Imagine o cenário (ou talvez você nem precise imaginar, pois vive essa realidade tão comum ao povo brasileiro): você é mãe, acorda cedo, deixa os filhos na escola, trabalha o dia inteiro (talvez porque é impossível que um só familiar trabalhe para sustentar a casa, ou talvez você seja mãe solo, ou talvez você trabalhe porque você quer ter sua vivência profissional). Todas as refeições dos familiares já foram feitas fora de casa durante o dia. Ao final do dia, você chega em casa cansadíssima, e ainda precisa coordenar a rotina das crianças, ver tarefa, banho, cuidado, lavar a roupa, limpar a casa, sono das crianças. Possivelmente essa carga cai toda sobre você, porque a sobrecarga feminina e materna é um problema real, enquanto seu marido vai descansar. Você não tem um pingo de energia para cozinhar, nem mesmo teve tempo ou espaço mental para ir ao mercado e planejar refeições. Qual a solução para matar a sua fome? E nesse processo, ainda receber um prazer, um conforto? Cozinhar uma refeição, que inclui comprar os ingredientes, pré preparar, cozinhar? Ou pedir um hamburguer, ou um alimento conforto, no delivery, em que você pode simplesmente esperar deitada? E aí você acaba vivendo um episódio ali de comer não só para matar a fome, mas é um comer emocional, que preenche o cansaço, a sobrecarga, o estresse.

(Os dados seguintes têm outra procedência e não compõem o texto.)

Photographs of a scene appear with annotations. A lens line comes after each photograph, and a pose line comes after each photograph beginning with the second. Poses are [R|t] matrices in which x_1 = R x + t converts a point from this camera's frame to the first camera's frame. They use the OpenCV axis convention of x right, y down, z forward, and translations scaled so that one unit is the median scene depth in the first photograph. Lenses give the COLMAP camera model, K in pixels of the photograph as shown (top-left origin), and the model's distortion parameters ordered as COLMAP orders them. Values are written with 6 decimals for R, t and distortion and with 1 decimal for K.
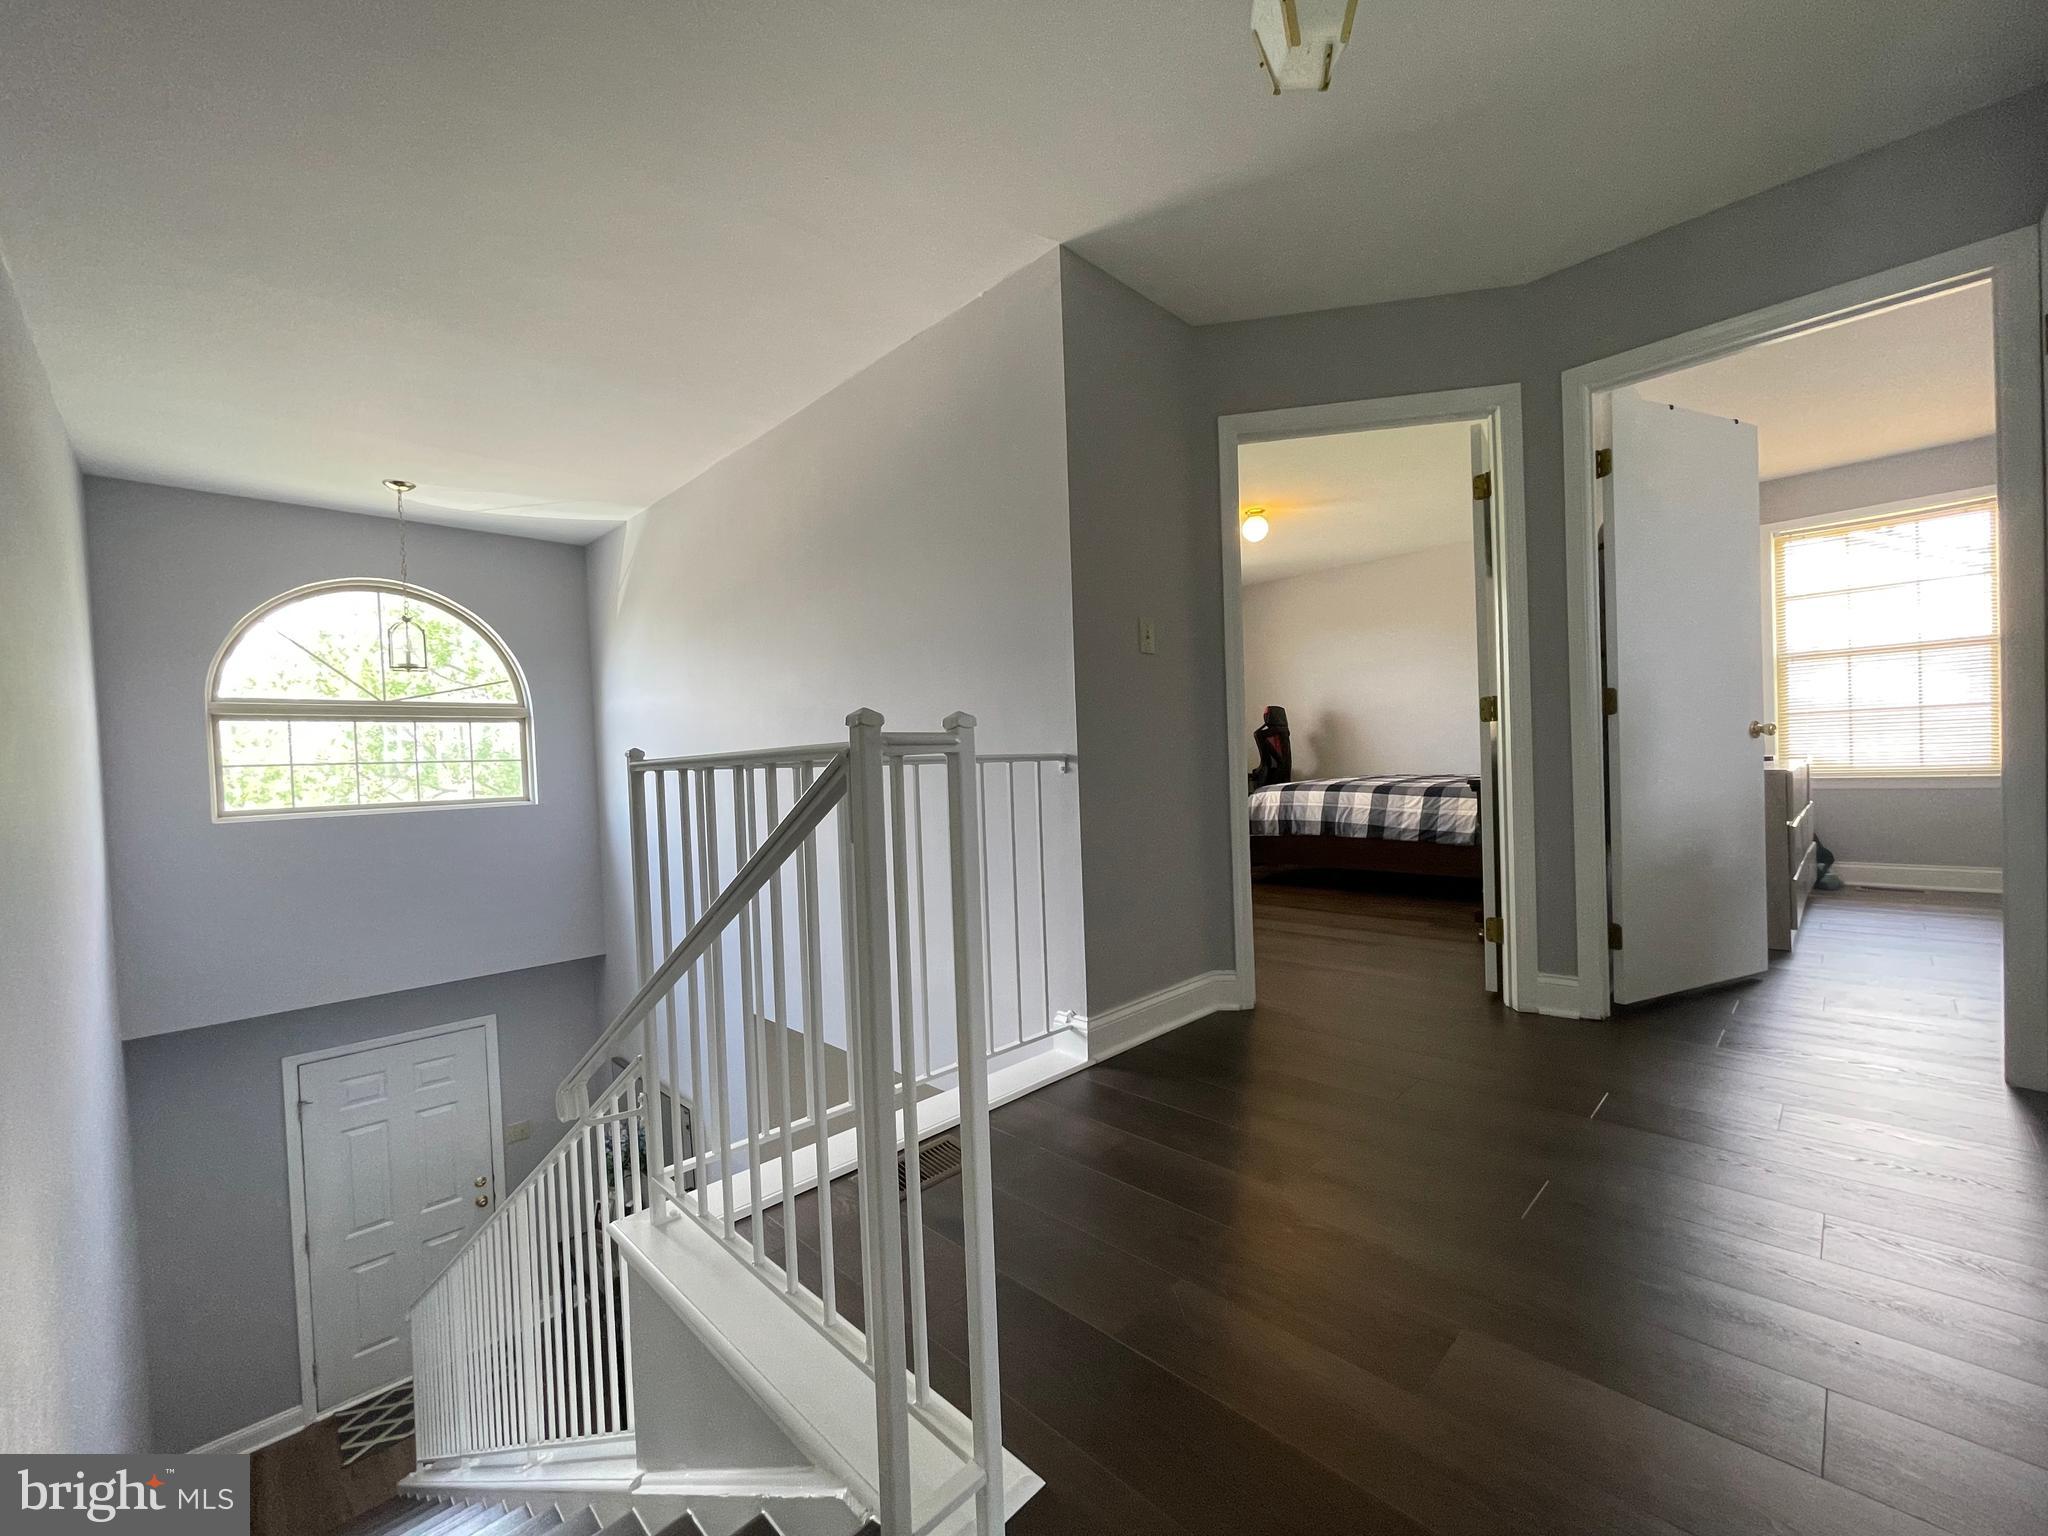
lens RADIAL K [[819.9, 0, 1022.8], [0, 819.9, 791.5], [0, 0, 1]] dist [0.001335, 0.000144]
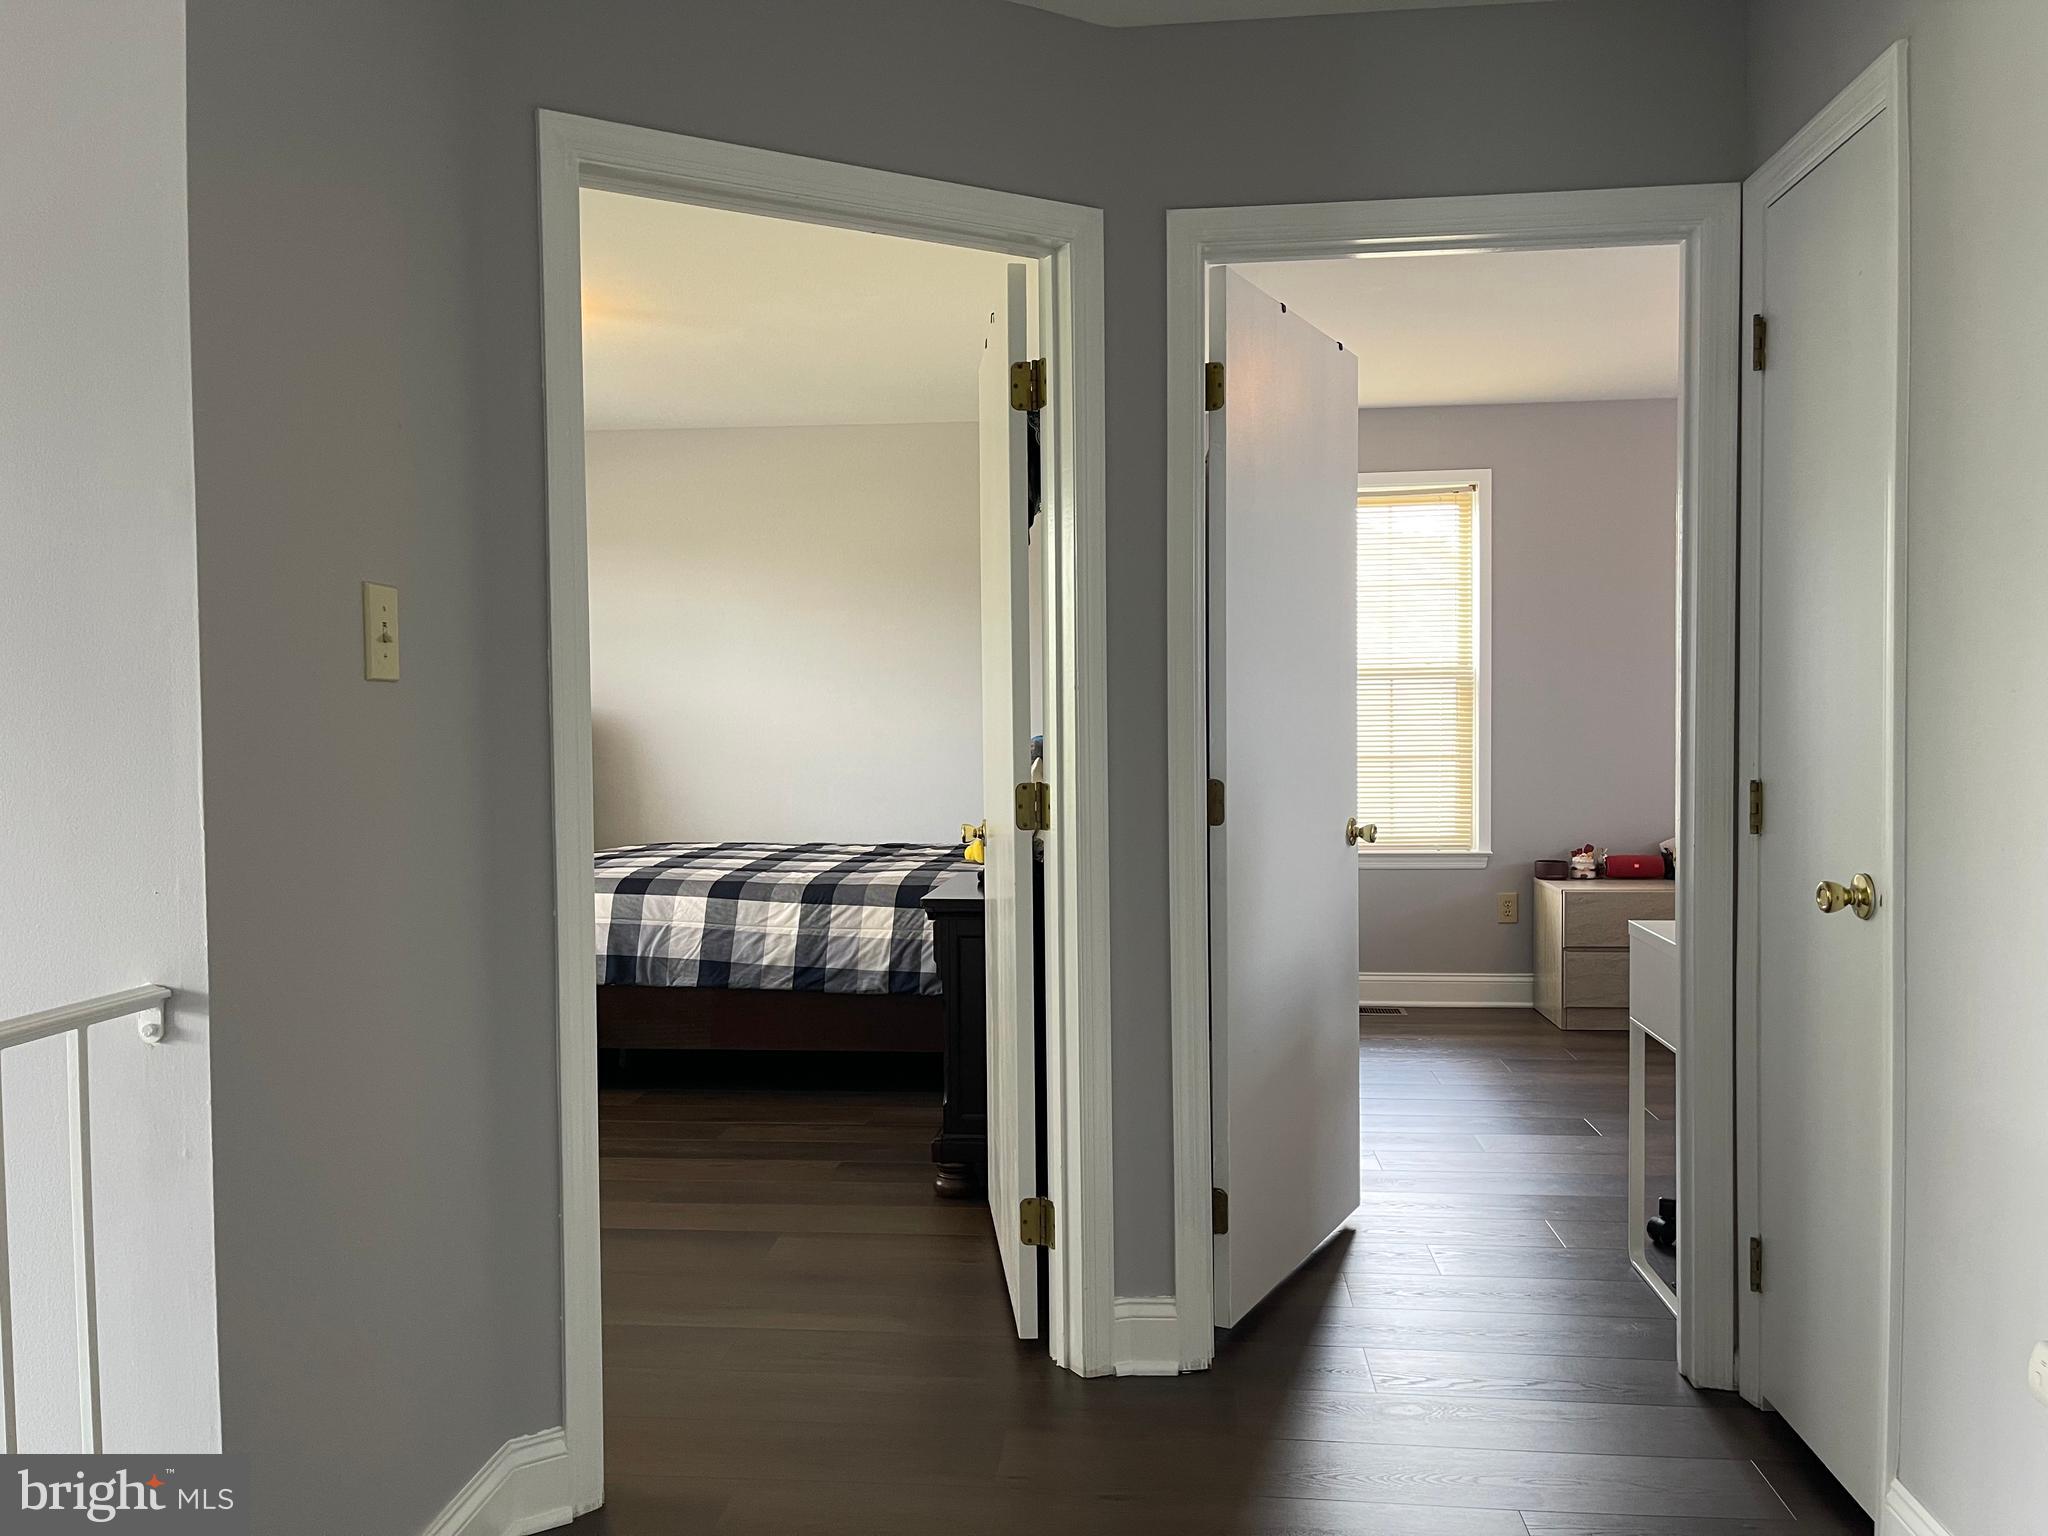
lens RADIAL K [[1555.1, 0, 1019.8], [0, 1555.1, 774.9], [0, 0, 1]] dist [0.014535, -0.034068]
pose [[0.769969, 0.008020, 0.638031, -0.043903], [0.002472, 0.999876, -0.015552, -0.061780], [-0.638077, 0.013552, 0.769854, 0.139720]]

Vi alguns comentários de pessoas falando sobre aumentar o preço dos deliveries ou mesmo aumentar os preços dos alimentos ultraprocessados. Sim, eu sei que faz sentido como forma de impulsionar o consumo de alimentos in natura e o cozinhar. Mas sobre quem vai cair essa carga? As mulheres, já sobrecarregas, que precisarão assumir mais um papel?


A bandeira do “descascar mais e embalar menos” é importantíssima. Mas enquanto batermos somente nisso, estamos deixando a responsabilidade apenas sobre o indivíduo sem realmente falarmos dos problemas coletivos que a população brasileira enfrenta: carga de trabalho muito extensa, abandono parental, sobrecarga feminina/materna…

Mas, Nathália, qual é a solução? Honestamente, não sei. A nível coletivo, um caminho é discutir sobre isso. Falar sobre alimentação, é falar sobre o papel das mulheres, é falar sobre sobrecarga, é falar sobre a divisão de papeis, sobre as extensas cargas de trabalho. Diminuir o preço de alimentos in natura pode ser um caminho, mas é preciso alinhar com a discussão sobre: quem é que vai preparar esses alimentos in natura?


E a nível individual, como tantas vezes já discuti em consultório, o caminho foi justamente encontrar opções terceirizadas. Marmitas, restaurantes e até mesmo diversificar as opções de pedidos no próprio ifood (não precisava ser só o hambúrguer, embora também pudesse ser algumas vezes!), porque justamente aquela mulher, aquela minha paciente, já estava totalmente sobrecarregada. O ifood vinha como um respiro, uma ajuda. E o caminho que encontramos foi diversificar estas ajudas. Não tinha como incluir o cozinhar no seu dia a dia, pelo menos não naquela conjuntura que ela vivia.


Por fim, o buraco é bem mais embaixo.